The technique referred to as “dynamical downscaling”, which involves the use of regional climate models to dynamically infer the effects of large-scale climate processes at local scales, has proved to be an effective way to simulate precipitation at high resolution. Moreover, with advancements in supercomputing capabilities, dynamical downscaling is now progressing to the kilometer scale. Previous studies have shown that kilometer-scale dynamical downscaling models (DDMs) capture precipitation characteristics more realistically than DDMs operating at scales of several tens of kilometers. However, our understanding of the mechanism behind the advantages of kilometer-scale simulation remains limited.
Professor Yanhong Gao and her research team from Fudan University, China, have explored a large number of DDMs at quarter-degree resolution (approximately 25–30 km), and took the lead in conducting 4-km grid spacing simulations over the Tibetan Plateau.
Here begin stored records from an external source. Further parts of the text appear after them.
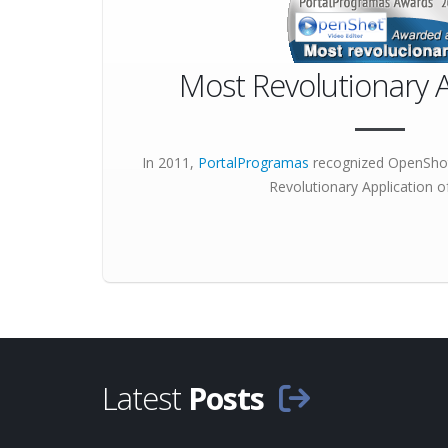
Most Revolutionary A
In 2011,
PortalProgramas
recognized OpenShot
Revolutionary Application
of
Latest
Posts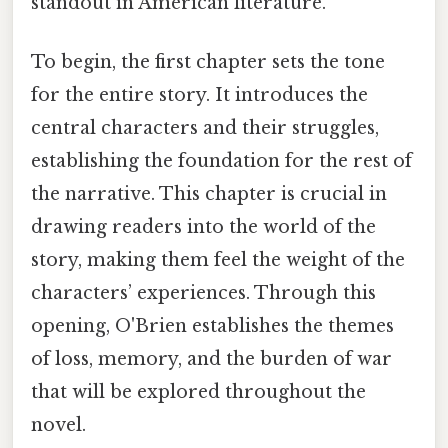
standout in American literature.
To begin, the first chapter sets the tone
for the entire story. It introduces the
central characters and their struggles,
establishing the foundation for the rest of
the narrative. This chapter is crucial in
drawing readers into the world of the
story, making them feel the weight of the
characters’ experiences. Through this
opening, O'Brien establishes the themes
of loss, memory, and the burden of war
that will be explored throughout the
novel.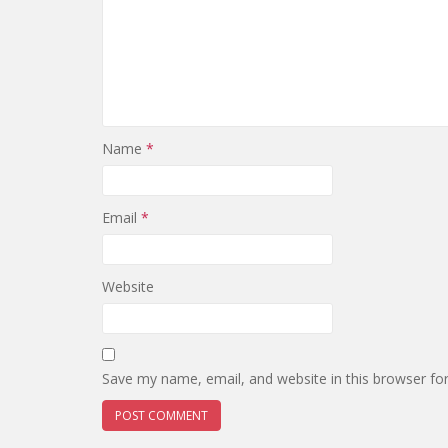
Name
*
Email
*
Website
Save my name, email, and website in this browser fo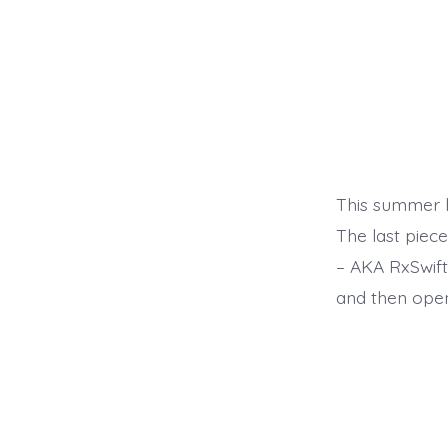
This summer h
The last piec
– AKA RxSwift
and then open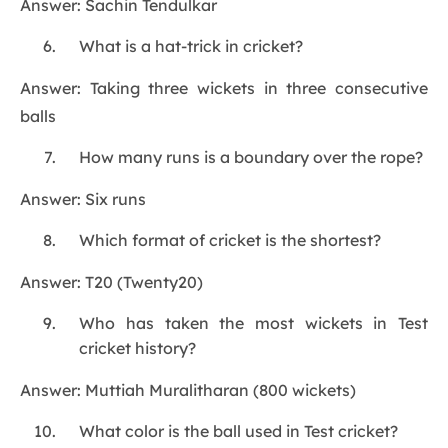
Answer: Sachin Tendulkar
What is a hat-trick in cricket?
Answer: Taking three wickets in three consecutive
balls
How many runs is a boundary over the rope?
Answer: Six runs
Which format of cricket is the shortest?
Answer: T20 (Twenty20)
Who has taken the most wickets in Test
cricket history?
Answer: Muttiah Muralitharan (800 wickets)
What color is the ball used in Test cricket?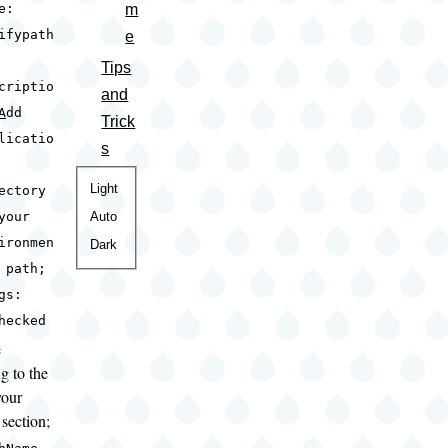
m
e:
ifypath
e
Tips
criptio
and
A
dd
Trick
licatio
s
Color
Light
ectory
theme
Auto
your
ironmen
Dark
 path;
gs:
hecked
e
g to the
your
section;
Then, more recently, they conducted experiments with two DDMs at the 2-km scale and the traditional quarter-degree resolution in a domain covering the densely populated and economically developed region of eastern China. The relationships between topography and precipitation were established using the method of “multi-scale geographically weighted regression” (MGWR), and the results were evaluated against weather station observations.
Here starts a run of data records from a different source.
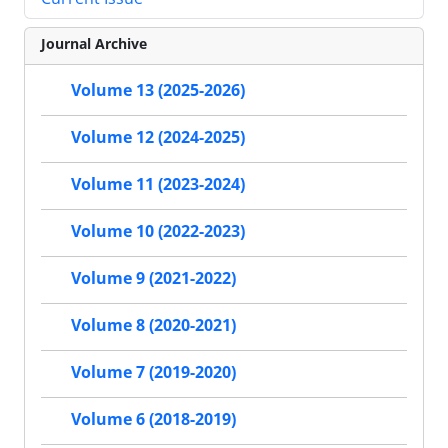
Journal Archive
Volume 13 (2025-2026)
Volume 12 (2024-2025)
Volume 11 (2023-2024)
Volume 10 (2022-2023)
Volume 9 (2021-2022)
Volume 8 (2020-2021)
Volume 7 (2019-2020)
Volume 6 (2018-2019)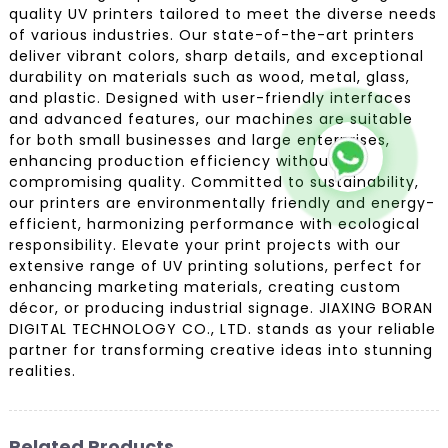
quality UV printers tailored to meet the diverse needs
of various industries. Our state-of-the-art printers
deliver vibrant colors, sharp details, and exceptional
durability on materials such as wood, metal, glass,
and plastic. Designed with user-friendly interfaces
and advanced features, our machines are suitable
for both small businesses and large enterprises,
enhancing production efficiency without
compromising quality. Committed to sustainability,
our printers are environmentally friendly and energy-
efficient, harmonizing performance with ecological
responsibility. Elevate your print projects with our
extensive range of UV printing solutions, perfect for
enhancing marketing materials, creating custom
décor, or producing industrial signage. JIAXING BORAN
DIGITAL TECHNOLOGY CO., LTD. stands as your reliable
partner for transforming creative ideas into stunning
realities.
Related Products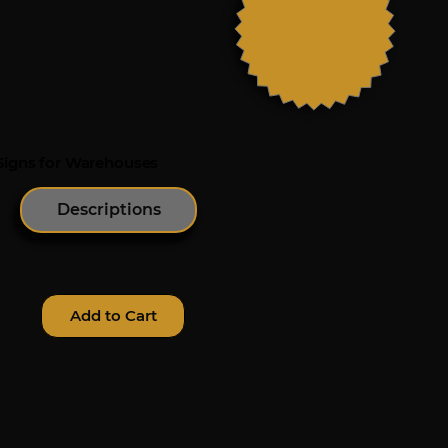
 Signs for Warehouses
Descriptions
Add to Cart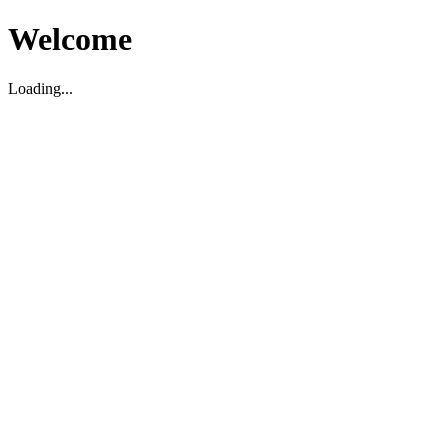
Welcome
Loading...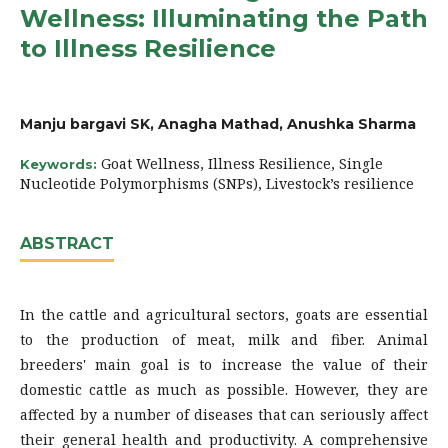
Wellness: Illuminating the Path
to Illness Resilience
Manju bargavi SK, Anagha Mathad, Anushka Sharma
Goat Wellness, Illness Resilience, Single
Keywords:
Nucleotide Polymorphisms (SNPs), Livestock’s resilience
ABSTRACT
In the cattle and agricultural sectors, goats are essential
to the production of meat, milk and fiber. Animal
breeders' main goal is to increase the value of their
domestic cattle as much as possible. However, they are
affected by a number of diseases that can seriously affect
their general health and productivity. A comprehensive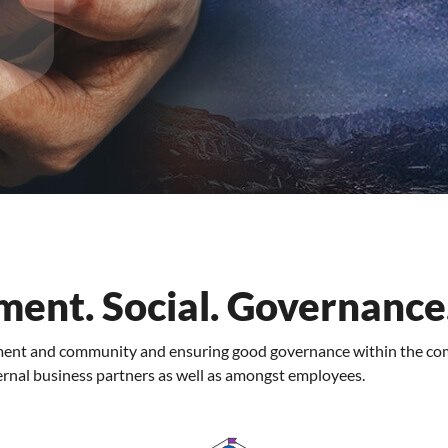
ment. Social. Governance
nment and community and ensuring good governance within the co
ernal business partners as well as amongst employees.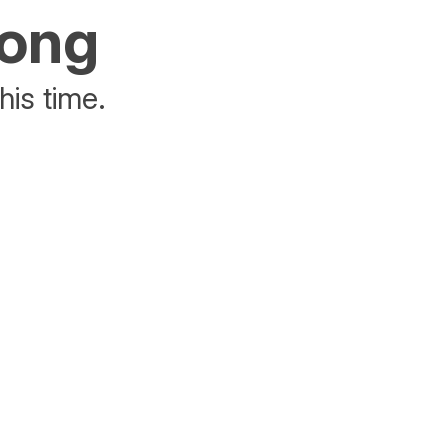
rong
his time.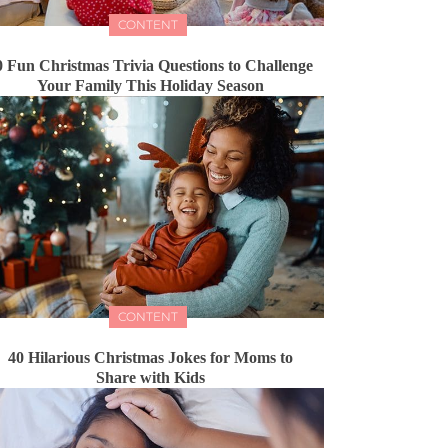
CONTENT
0 Fun Christmas Trivia Questions to Challenge
Your Family This Holiday Season
CONTENT
40 Hilarious Christmas Jokes for Moms to
Share with Kids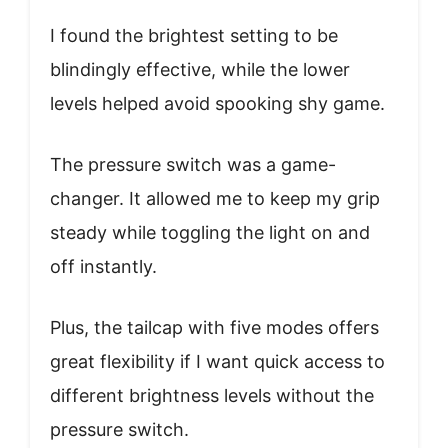
I found the brightest setting to be
blindingly effective, while the lower
levels helped avoid spooking shy game.
The pressure switch was a game-
changer. It allowed me to keep my grip
steady while toggling the light on and
off instantly.
Plus, the tailcap with five modes offers
great flexibility if I want quick access to
different brightness levels without the
pressure switch.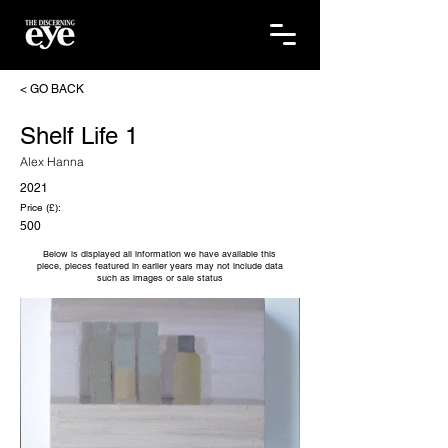
< GO BACK
Shelf Life 1
Alex Hanna
2021
Price (£):
500
Below is displayed all information we have available this
piece, pieces featured in earlier years may not include data
such as images or sale status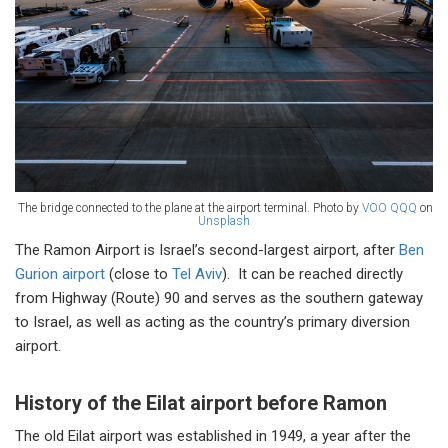
The bridge connected to the plane at the airport terminal. Photo by
VOO QQQ
on
Unsplash
The Ramon Airport is Israel’s second-largest airport, after
Ben
Gurion airport
(close to
Tel Aviv
). It can be reached directly
from Highway (Route) 90 and serves as the southern gateway
to Israel, as well as acting as the country’s primary diversion
airport.
History of the Eilat airport before Ramon
The old Eilat airport was established in 1949, a year after the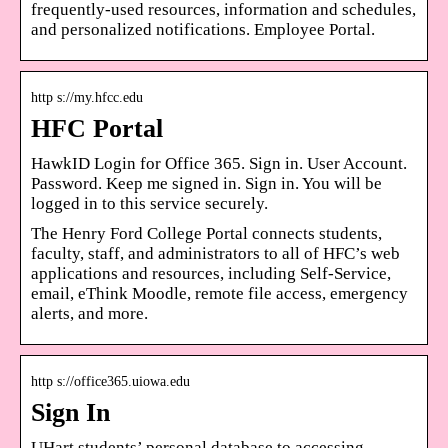
frequently-used resources, information and schedules,
and personalized notifications. Employee Portal.
http s://my.hfcc.edu
HFC Portal
HawkID Login for Office 365. Sign in. User Account.
Password. Keep me signed in. Sign in. You will be
logged in to this service securely.
The Henry Ford College Portal connects students,
faculty, staff, and administrators to all of HFC’s web
applications and resources, including Self-Service,
email, eThink Moodle, remote file access, emergency
alerts, and more.
http s://office365.uiowa.edu
Sign In
UHart students’ personal database to accessing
Firstly, they reconfirmed that kilometer-scale DDMs better describe the observed precipitation characteristics than DDMs operating at quarter-degree resolution. Then, delving deeper into the reasons why, it was found that the small-scale topography played a dominant role in the observed precipitation distribution at most weather stations in eastern China, and the kilometer-scale DDM reproduced these observed effects of topography on precipitation more accurately than the quarter-degree DDM. These results have been published in Atmospheric and Oceanic Science Letters.
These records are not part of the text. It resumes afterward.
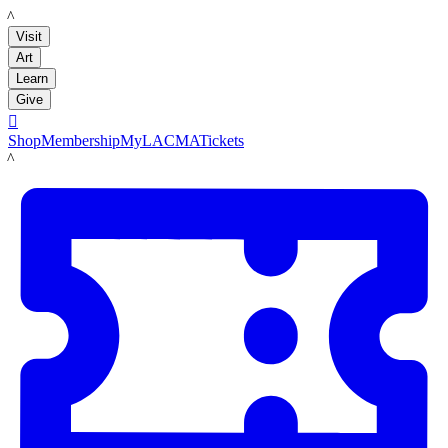
LACMA
Visit
Art
Learn
Give

Shop
Membership
MyLACMA
Tickets
LACMA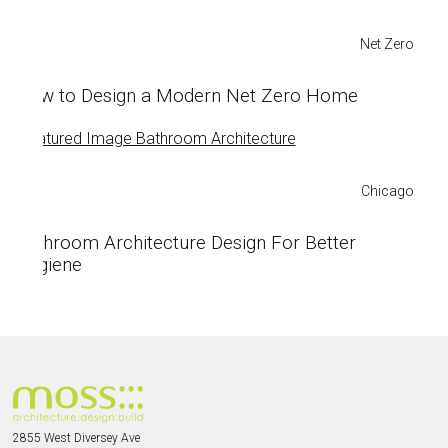
Net Zero
How to Design a Modern Net Zero Home
Chicago
Bathroom Architecture Design For Better
Hygiene
2855 West Diversey Ave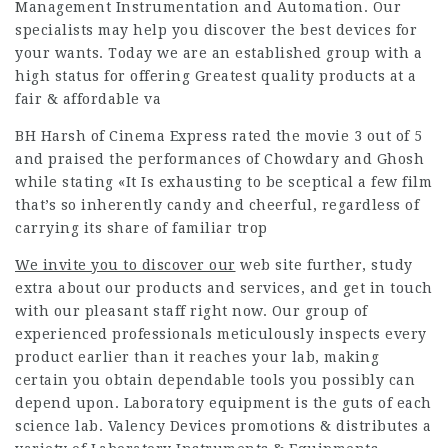
Management Instrumentation and Automation. Our
specialists may help you discover the best devices for
your wants. Today we are an established group with a
high status for offering Greatest quality products at a
fair & affordable va
BH Harsh of Cinema Express rated the movie 3 out of 5
and praised the performances of Chowdary and Ghosh
while stating «It Is exhausting to be sceptical a few film
that’s so inherently candy and cheerful, regardless of
carrying its share of familiar trop
We invite you to discover our
web site further, study
extra about our products and services, and get in touch
with our pleasant staff right now. Our group of
experienced professionals meticulously inspects every
product earlier than it reaches your lab, making
certain you obtain dependable tools you possibly can
depend upon. Laboratory equipment is the guts of each
science lab. Valency Devices promotions & distributes a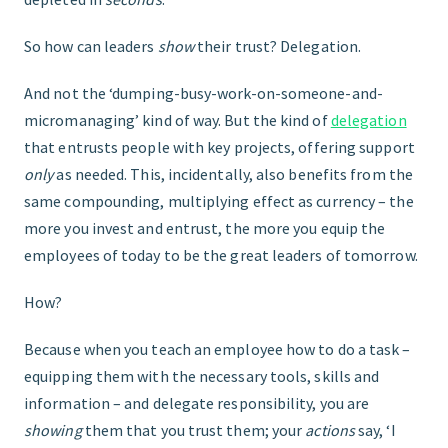
So how can leaders
show
their trust? Delegation.
And not the ‘dumping-busy-work-on-someone-and-
micromanaging’ kind of way. But the kind of
delegation
that entrusts people with key projects, offering support
only
as needed. This, incidentally, also benefits from the
same compounding, multiplying effect as currency – the
more you invest and entrust, the more you equip the
employees of today to be the great leaders of tomorrow.
How?
Because when you teach an employee how to do a task –
equipping them with the necessary tools, skills and
information – and delegate responsibility, you are
showing
them that you trust them; your
actions
say, ‘I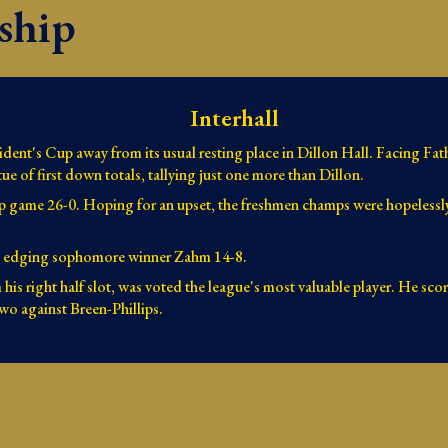
ship
Interhall
ent's Cup away from its usual resting place in Dillon Hall. Facing Fathe
ue of first down totals, tallying just one more than Dillon.
p game 26-0. Hoping for an upset, the freshmen champs were hopelessly
 by edging sophomore winner Zahm 14-8.
his right half slot, was voted the league's most valuable player. He sc
two against Breen-Phillips.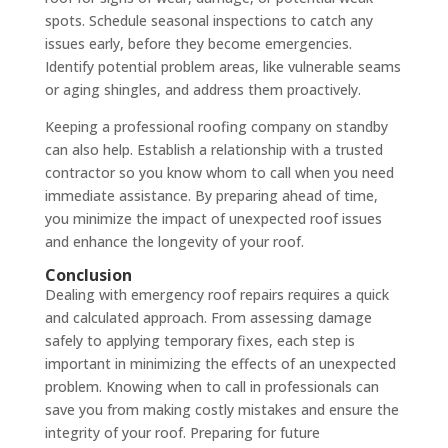
spots. Schedule seasonal inspections to catch any
issues early, before they become emergencies.
Identify potential problem areas, like vulnerable seams
or aging shingles, and address them proactively.
Keeping a professional roofing company on standby
can also help. Establish a relationship with a trusted
contractor so you know whom to call when you need
immediate assistance. By preparing ahead of time,
you minimize the impact of unexpected roof issues
and enhance the longevity of your roof.
Conclusion
Dealing with emergency roof repairs requires a quick
and calculated approach. From assessing damage
safely to applying temporary fixes, each step is
important in minimizing the effects of an unexpected
problem. Knowing when to call in professionals can
save you from making costly mistakes and ensure the
integrity of your roof. Preparing for future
The important influences of topography on the formation and distribution of precipitation have been recognized in many studies. Based on this consensus, Prof. Gao and her team selected five topographical factors commonly used in studies of the relationships between topography and precipitation—namely, topographical elevation, topographical slope, topographical relief, distance from coastline, and prevailing wind direction. Several regression methods were compared and the MGWR method was found to perform the best in exhibiting the influence of the topographical factors on the spatial distribution of precipitation. This was because of its advantages in reflecting the scale effects of the different factors on the distribution of the precipitation based on the bandwidth; that is, a factor with a smaller bandwidth had a stronger influence on the spatial heterogeneity of precipitation.
According to the weather station observations, the topographical relief, topographical elevation, and distance from the coastline all had small bandwidths and showed important influences on the heterogeneity of the precipitation distribution in eastern China. Among them, the topographical relief was the dominant local factor at about 3/4 of the stations.
“Compared with the quarter-degree DDM, the kilometer-scale simulation had the advantages of a finer horizontal resolution and, furthermore, it was able to more precisely describe the sub-grid topographical features and capture the influences of sub-grid surface variations in precipitation. The discrepancies arising from coarse-resolution modeling of the topography–precipitation relationship might be a cause of mismatched precipitation between observations and simulations,” explains Prof. Gao. “This implies a potential way forward for improving the simulation of precipitation.”
By expounding the mechanisms underpinning the differences between kilometer-scale and quarter-degree DDM results from the perspective of the relationships between topography and precipitation in eastern China, this research emphasizes the key role played by sub-grid variations in the underlying surface in the simulation of precipitation. This could prove crucial as attempts are made to further improve the simulation performance of numerical weather models.